Below are some records; output all of them exactly as they read.

# Pose landmark coordinates
____
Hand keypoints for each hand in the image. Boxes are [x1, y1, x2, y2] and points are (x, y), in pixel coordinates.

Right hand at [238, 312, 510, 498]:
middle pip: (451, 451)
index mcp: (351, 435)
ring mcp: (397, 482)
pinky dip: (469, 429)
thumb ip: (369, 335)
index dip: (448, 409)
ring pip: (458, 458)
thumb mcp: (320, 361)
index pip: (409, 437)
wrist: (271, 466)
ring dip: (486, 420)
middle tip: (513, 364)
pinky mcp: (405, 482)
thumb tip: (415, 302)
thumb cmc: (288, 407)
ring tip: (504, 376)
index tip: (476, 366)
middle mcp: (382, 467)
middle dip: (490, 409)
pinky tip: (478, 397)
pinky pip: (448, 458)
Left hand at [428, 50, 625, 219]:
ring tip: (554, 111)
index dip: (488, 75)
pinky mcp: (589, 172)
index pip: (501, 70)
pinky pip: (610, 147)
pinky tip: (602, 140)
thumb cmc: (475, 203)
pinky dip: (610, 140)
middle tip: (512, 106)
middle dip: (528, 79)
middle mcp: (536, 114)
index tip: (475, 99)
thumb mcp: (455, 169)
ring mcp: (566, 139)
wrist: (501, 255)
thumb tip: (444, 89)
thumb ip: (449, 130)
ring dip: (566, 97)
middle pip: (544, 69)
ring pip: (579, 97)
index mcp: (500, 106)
____
# Response
Hand keypoints for each hand in the image. Boxes are [x1, y1, x2, y2] and points are (x, y), in pixel coordinates.

Right hand at [238, 312, 510, 498]:
middle pip: (451, 451)
index mcp: (351, 435)
ring mcp: (397, 482)
pinky dip: (469, 429)
thumb ip: (369, 335)
index dip: (448, 409)
ring pip: (458, 458)
thumb mcp: (320, 361)
index pip: (409, 437)
wrist: (271, 466)
ring dip: (486, 420)
middle tip: (513, 364)
pinky mcp: (405, 482)
thumb tip: (415, 302)
thumb cmc: (288, 407)
ring tip: (504, 376)
index tip: (476, 366)
middle mcp: (382, 467)
middle dip: (490, 409)
pinky tip: (478, 397)
pinky pip: (448, 458)
Left hand at [428, 50, 625, 219]:
ring tip: (554, 111)
index dip: (488, 75)
pinky mcp: (589, 172)
index pip: (501, 70)
pinky pip: (610, 147)
pinky tip: (602, 140)
thumb cmc: (475, 203)
pinky dip: (610, 140)
middle tip: (512, 106)
middle dip: (528, 79)
middle mcp: (536, 114)
index tip: (475, 99)
thumb mcp: (455, 169)
ring mcp: (566, 139)
wrist: (501, 255)
thumb tip: (444, 89)
thumb ip: (449, 130)
ring dip: (566, 97)
middle pip: (544, 69)
ring pip: (579, 97)
index mcp: (500, 106)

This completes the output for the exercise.